# [Excerpt provided]

============

I went to McGill where Carson was teaching ancient Greek
and picked up a copy in the bookstore . . .
Anyway, in Husband Carson and her then husband Law
are stomping grapes . . .
His name was Law? . . .
Yup, here's Carson . . .
You cannot imagine the feeling if you have never done it –
like hard bulbs of wet red satin exploding under your feet,
between your toes and up your legs arms face
splashing everywhere –
It goes right through your clothes you know he said
as we slogged up and down
in the vat.
When you take them off
you’ll have juice all over.
His eyes moved onto me then he said Let’s check.
Naked in the stone place it was true, sticky stains, skin,
I lay on the hay
and he licked.
Licked it off.
The eroticism of stomping grapes, yes? . . .
Carson . . . now remarried to Robert Currie
aka The Randomizer . . .
does this collaboration masterclass called EgoCircus
a writing workshop in which there is no writing . . .
Imagine that! . . .
Exactly! . . . Imagining performance pieces
that will make writers better writers . . .
Anne Carson: The Poet of Perversities . . .

============

# [Recorded information]
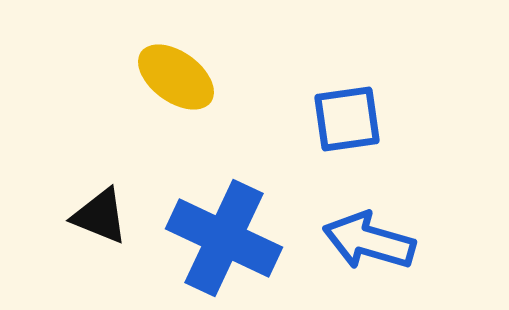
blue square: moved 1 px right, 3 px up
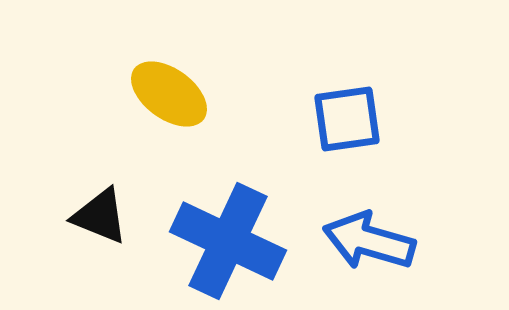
yellow ellipse: moved 7 px left, 17 px down
blue cross: moved 4 px right, 3 px down
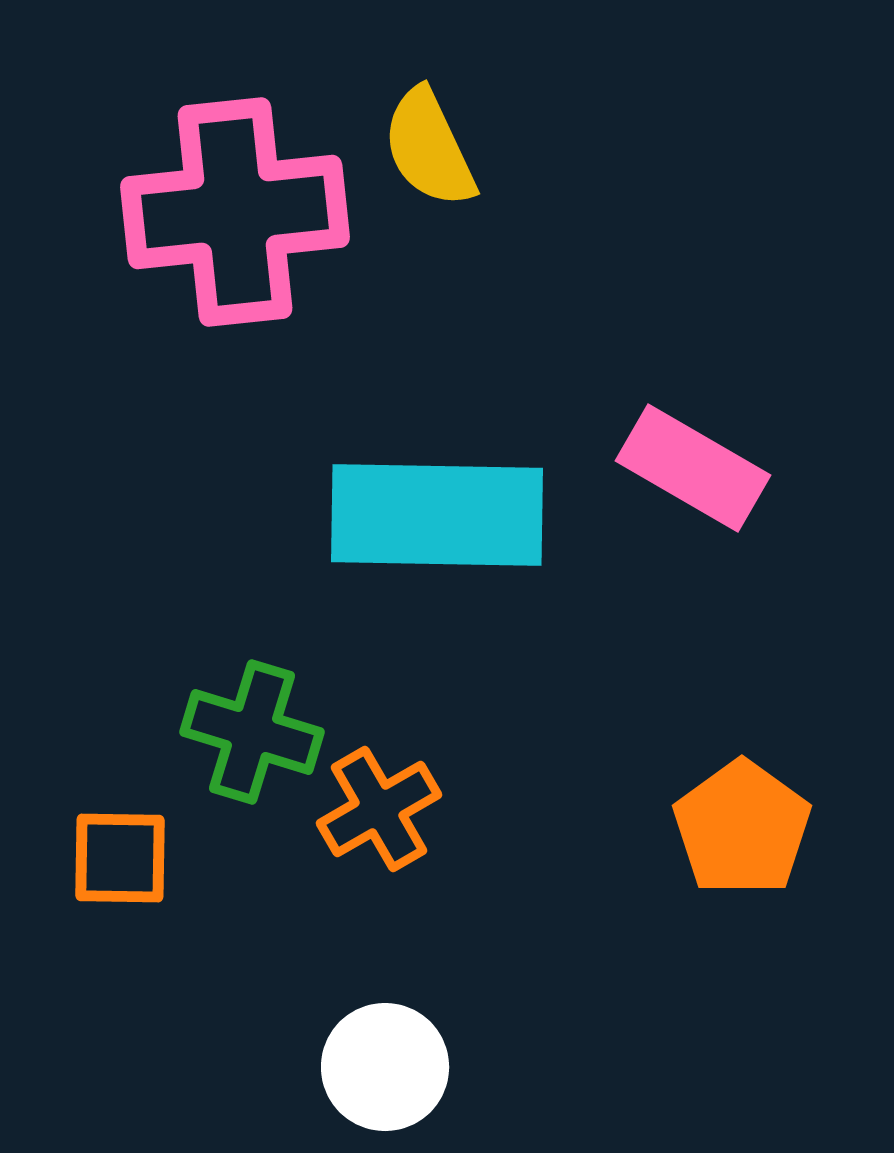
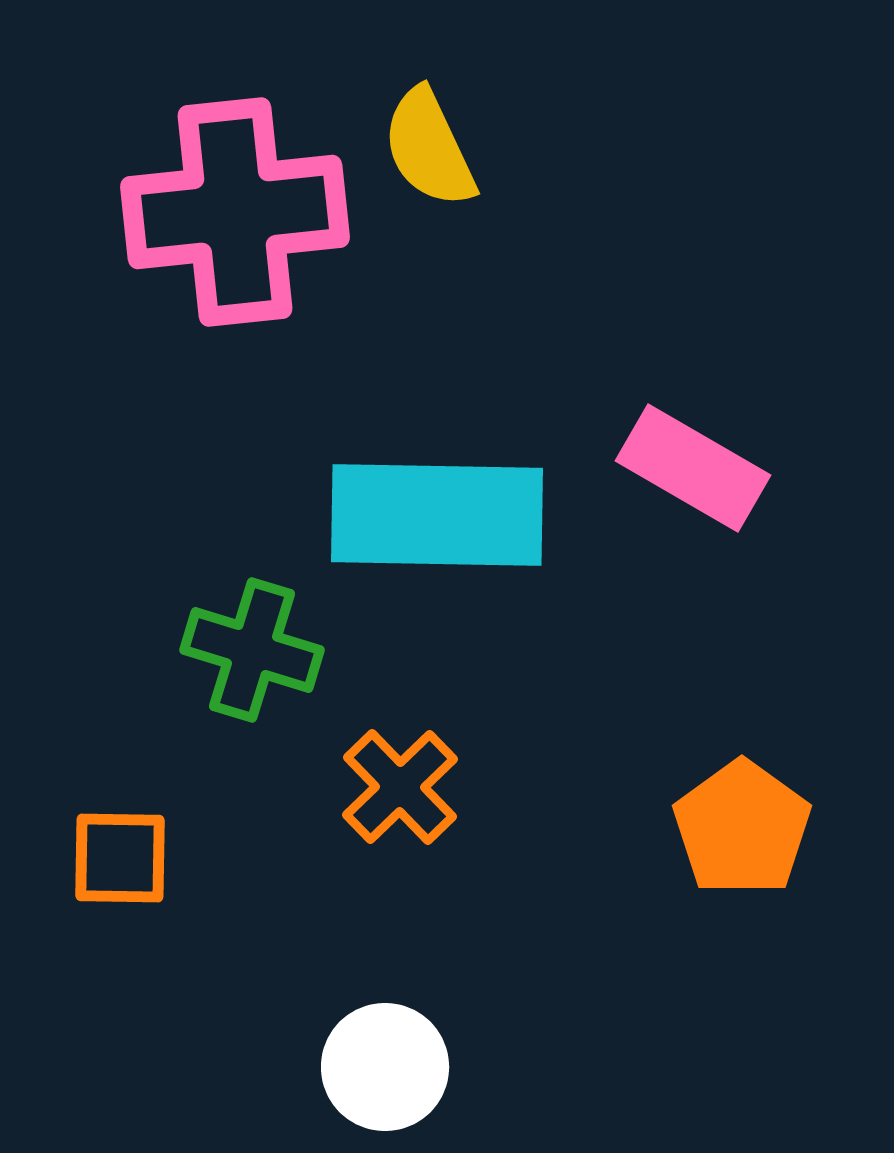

============

# [Stated problem A]
From the excerpt about Anne Carson, copy the passage that begins with the words containing "The eroticism of" and ends with "Imagine that! . . .".
# [Stated problem B]
Answer these questions from the excerpt about Anne Carson:
(i) What subject was Carson teaching at McGill?
(ii) What was the name of Carson's husband at the time of the grape stomping?
(iii) What is the collaboration masterclass that Carson runs called?
# [Stated problem C]
Extend the excerpt about Anne Carson with new lines that follow its final line.

# [Final result A]
The eroticism of stomping grapes, yes? . . .
Carson . . . now remarried to Robert Currie
aka The Randomizer . . .
does this collaboration masterclass called EgoCircus
a writing workshop in which there is no writing . . .
Imagine that! . . .

# [Final result B]
(i) Ancient Greek.
(ii) Law.
(iii) EgoCircus.

# [Final result C]
that's Laura Passin writing in The Toast 2015 . . .
But . . . I digress . . .
Hookups "R" Us . . .
our raison d'être, if you will . . .
And I hope you will! . . .
Nothing wrong with that . . .
Rejoinders . . . now there's a paradigm shift for you . . .
Rejoinders make for accomplished bedfellows . . .
Sweating through the final paragraphs
I was convinced that the ventriloquist's dummy
was about to deliver the 12 soliloquies
from Shakespeare's lost plays . . .
Huh? . . .
Go ahead . . . google it . . .
You even checked Strand's rare book section, yes? . . .
As if I would know one bowling alley from another . . .
Yeah, right, like Wittgenstein's grammatical confusions:
If you have nothing to say, say nothing . . .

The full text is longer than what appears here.